Speaking on the matter in a post he made on an online platform, a public commentator, Femi Animasahun, said, “There has been a lot of debate as to whether other state governments should follow the move by the Oyo State Government to open its schools and let their students sit for the West African Senior School Certificate Examinations this year.

“I think this is a right move in the right direction and it’s a move that should be applauded by all rather than being vilified.  Once again, it seems the Oyo State Government is living up to its slogan of Pace Setter.

“Contrary to what some persons have said that the state government has no power to do this, it’s totally untrue. Education is on the Concurrent  Legislative  List, meaning both the State and Federal Government can legislate on it and that’s why the Minister merely advised and not compelled State Governments to reconsider their decision to open schools. The Federal Government can only enlist the support of State Governments in this and not coerce them.

“Evidence suggests that the Federal Government has not shown enough commitment to education. This lack of commitment can be seen in the ever dwindling budgetary allocation to the sector over the years. While some State Governments are being proactive by ensuring their schools are COVID-19 procedure compliant, one can say, the Federal Ministry has been largely slumbering. I personally saw officials of the Rivers State Government fumigating state-owned schools about three weeks ago. I doubt if the same can be said about Federal government-owned schools at this point. I stand to be corrected though.

“The only problem that may arise is Oyo State may be a lone voice in the wilderness in this bold step but if many state governments who, unlike the Federal Government think they are ready to follow suit, there’s absolutely nothing the Federal Government can do about it. The Federal Government can only try to bully the Council because of its stake in WAEC heaped on our numerical strength as a nation. Remember, WAEC is not owned by the Federal Government of Nigeria.

“One wonders why other smaller and poorer West African States are ready for the conduct of the examinations but the giant is not ready. Very sad indeed. Who knows whether this bold move will wake up the sleeping giant in us.

“Since the Federal Government is appealing to State Governments not to go ahead with their plans, I’ll also use this medium to appeal to the Federal Government to allow State Governments decide what is best for them in line with what the President said in one of his broadcasts. Majority of private schools and some state schools are ready and prepared. Let’s not punish the majority because of lack of preparedness by the minority. An academic term is a huge milestone in the life of a student.

“COVID-19 is real and we have to accept the fact that it is deadly but we also need to accept the fact that it has come to stay and we need to be prepared for it. Postponing the examinations without utilizing the time to judiciously ensure the right things are in place is a colossal waste of time. We need to be proactive,” he said.

For the National President of the Academic Staff Union of Universities, ASUU, Prof. Biodun Ogunyemi, the huge influence Nigeria wields in WAEC would not make the body ignore the country.
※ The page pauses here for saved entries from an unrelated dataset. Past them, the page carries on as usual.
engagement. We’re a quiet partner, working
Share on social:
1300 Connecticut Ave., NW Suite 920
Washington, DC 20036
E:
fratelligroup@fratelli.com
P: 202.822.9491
“It is true that Nigeria is one of the five member states of WAEC but its influence there is huge and WAEC cannot ignore that fact. It is like saying that Nigeria is also a member of the United Nations Security Council like Russia, America, China or Britain, but does Nigeria have the Veto Power those other countries have? The difference is clear. WAEC cannot ignore Nigeria,” he said.

A lawyer, Mr Tolu Ayodele, said the only solution to ending such a controversy is the to enshrine and practice true federalism in the country.

“It is when we adopt and really practise true federalism in the country that we won’t have a situation whereby those who are not prepared for progress won’t be able to hold down others who are ready,” he said.